Calls Safety Kernel gRPC Check
4.
ALLOW → dispatch immediately
REQUIRE_APPROVAL → pause and notify
DENY → reject and DLQ
ALLOW_WITH_CONSTRAINTS → apply limits and dispatch
5.
Decision recorded in audit trail with rule_id and reason

Why This Matters

Temporal doesn't have this. Jobs execute immediately after dispatch. Policy checks, if any, are manual.

n8n doesn't have this. Workflows run with no policy layer. Approvals are bolt-on UI steps.

Cordum makes it foundational. Every job—whether from the API, a workflow step, or a pack—goes through the Safety Kernel before a single line of code executes.

The result: Security teams can approve autonomous workflows because the policy layer is built in, not bolted on.

Reconciler + Pending Replayer

// Reconciler: marks stale jobs as TIMEOUT
reconciler_interval = 30s

for job in JobStore.index("DISPATCHED", "RUNNING") {
  if (now - job.updated_at > timeout) {
    job.state = TIMEOUT
    create_dlq_entry(job)
  }
}

// Pending Replayer: retries stuck PENDING jobs
pending_replay_interval = 60s

for job in JobStore.index("PENDING") {
  if (now - job.created_at > dispatch_timeout) {
    log("Replaying stuck PENDING job", job.id)
    republish_to_scheduler(job)
  }
}

Production Ready

Failure handling built in.

Reconciler marks stale jobs as TIMEOUT. Pending replayer retries stuck jobs. No jobs fall through the cracks.

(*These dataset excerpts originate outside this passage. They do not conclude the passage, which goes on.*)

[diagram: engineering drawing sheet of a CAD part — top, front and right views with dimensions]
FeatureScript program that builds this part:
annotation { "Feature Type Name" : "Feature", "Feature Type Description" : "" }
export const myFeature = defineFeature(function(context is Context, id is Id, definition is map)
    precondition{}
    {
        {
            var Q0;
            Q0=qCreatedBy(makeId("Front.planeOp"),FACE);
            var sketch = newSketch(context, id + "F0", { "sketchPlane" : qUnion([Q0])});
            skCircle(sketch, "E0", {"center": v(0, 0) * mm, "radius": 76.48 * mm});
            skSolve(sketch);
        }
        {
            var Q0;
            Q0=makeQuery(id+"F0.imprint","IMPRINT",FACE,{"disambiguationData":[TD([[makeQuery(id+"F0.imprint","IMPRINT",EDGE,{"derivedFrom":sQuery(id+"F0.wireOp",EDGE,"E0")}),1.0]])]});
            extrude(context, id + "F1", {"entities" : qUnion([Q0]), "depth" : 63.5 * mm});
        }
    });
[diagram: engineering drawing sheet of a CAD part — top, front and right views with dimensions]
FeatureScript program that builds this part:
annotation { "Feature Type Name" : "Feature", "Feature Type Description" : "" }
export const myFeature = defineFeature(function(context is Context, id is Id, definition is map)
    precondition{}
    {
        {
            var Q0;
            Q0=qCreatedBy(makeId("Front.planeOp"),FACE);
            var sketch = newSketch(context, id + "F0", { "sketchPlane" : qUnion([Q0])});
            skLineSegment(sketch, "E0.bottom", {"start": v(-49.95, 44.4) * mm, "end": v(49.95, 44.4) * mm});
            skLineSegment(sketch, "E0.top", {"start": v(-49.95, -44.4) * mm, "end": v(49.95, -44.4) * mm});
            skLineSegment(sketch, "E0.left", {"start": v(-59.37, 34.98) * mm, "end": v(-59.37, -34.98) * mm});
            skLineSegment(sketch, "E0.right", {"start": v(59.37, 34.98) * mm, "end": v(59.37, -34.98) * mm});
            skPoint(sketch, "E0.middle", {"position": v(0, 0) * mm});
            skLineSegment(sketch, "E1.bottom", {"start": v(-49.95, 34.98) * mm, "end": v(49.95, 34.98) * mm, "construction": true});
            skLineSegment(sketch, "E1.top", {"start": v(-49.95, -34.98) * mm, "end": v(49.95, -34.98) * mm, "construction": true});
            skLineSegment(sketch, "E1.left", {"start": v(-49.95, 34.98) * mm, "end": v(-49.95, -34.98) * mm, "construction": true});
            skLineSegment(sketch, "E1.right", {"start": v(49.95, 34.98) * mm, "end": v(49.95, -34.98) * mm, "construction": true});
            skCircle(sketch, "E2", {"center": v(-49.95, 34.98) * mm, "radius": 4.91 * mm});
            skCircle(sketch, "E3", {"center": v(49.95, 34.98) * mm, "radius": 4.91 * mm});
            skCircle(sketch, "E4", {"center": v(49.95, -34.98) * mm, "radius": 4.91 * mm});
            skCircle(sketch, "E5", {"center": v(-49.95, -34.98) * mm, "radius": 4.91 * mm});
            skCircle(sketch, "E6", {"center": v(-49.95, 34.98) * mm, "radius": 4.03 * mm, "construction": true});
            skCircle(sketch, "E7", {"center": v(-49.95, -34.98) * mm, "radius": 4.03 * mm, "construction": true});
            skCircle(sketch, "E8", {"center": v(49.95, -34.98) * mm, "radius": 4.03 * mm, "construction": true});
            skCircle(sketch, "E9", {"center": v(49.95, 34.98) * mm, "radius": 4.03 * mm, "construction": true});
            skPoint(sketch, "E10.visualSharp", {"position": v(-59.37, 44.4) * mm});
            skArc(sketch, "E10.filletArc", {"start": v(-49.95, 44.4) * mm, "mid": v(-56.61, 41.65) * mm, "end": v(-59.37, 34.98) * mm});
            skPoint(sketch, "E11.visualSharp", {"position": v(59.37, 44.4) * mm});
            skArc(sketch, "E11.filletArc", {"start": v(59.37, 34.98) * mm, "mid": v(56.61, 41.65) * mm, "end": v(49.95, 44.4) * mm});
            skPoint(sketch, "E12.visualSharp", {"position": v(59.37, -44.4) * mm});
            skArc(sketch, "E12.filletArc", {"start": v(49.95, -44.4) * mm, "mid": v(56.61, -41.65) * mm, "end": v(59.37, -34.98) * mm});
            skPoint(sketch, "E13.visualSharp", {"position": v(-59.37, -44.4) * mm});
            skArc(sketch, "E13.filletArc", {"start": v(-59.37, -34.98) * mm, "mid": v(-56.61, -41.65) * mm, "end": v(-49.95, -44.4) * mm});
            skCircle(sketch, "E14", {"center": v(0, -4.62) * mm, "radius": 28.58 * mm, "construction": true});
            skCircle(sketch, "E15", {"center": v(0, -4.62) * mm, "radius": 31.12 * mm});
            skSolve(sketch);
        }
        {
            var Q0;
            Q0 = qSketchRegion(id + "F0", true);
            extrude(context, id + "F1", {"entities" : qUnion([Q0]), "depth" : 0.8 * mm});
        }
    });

Least-loaded worker scoring algorithm

Direct worker dispatch (worker.<id>.jobs)

Capability-based pool routing

Label hints (preferred_pool, preferred_worker_id)

Overload detection and backpressure

Reconciler marks stale jobs as TIMEOUT

Pending replayer retries stuck PENDING jobs

Per-job locks for idempotency (JetStream)

Pool mapping from config service

Timeout enforcement from config/timeouts.yaml

Configuration

Config-driven routing.

Pool mappings and timeouts live in the config service. Update them without restarting the scheduler.

config/pools.yaml

topics:
  job.sre-investigator.collect.k8s:
    - sre-investigator-pool
  job.incident-enricher.triage:
    - incident-pool
  job.default:
    - default-pool

pools:
  sre-investigator-pool:
    requires:
      - kubectl
      - network:egress
  incident-pool:
    requires:
      - network:egress
  default-pool:
    requires: []

config/timeouts.yaml

# Topic-specific timeouts
topics:
  job.sre-investigator.collect.k8s:
    dispatch_timeout: 30s
    execution_timeout: 300s
  job.default:
    dispatch_timeout: 10s
    execution_timeout: 120s

# Workflow-specific timeouts
workflows:
  sre-investigator.full-investigation:
    step_timeout: 600s
    run_timeout: 3600s

Hot reload: The scheduler reloads pools and timeouts from the config service every SCHEDULER_CONFIG_RELOAD_INTERVAL (default 30s). Update config, wait 30 seconds, and the scheduler picks up the changes—no restart required.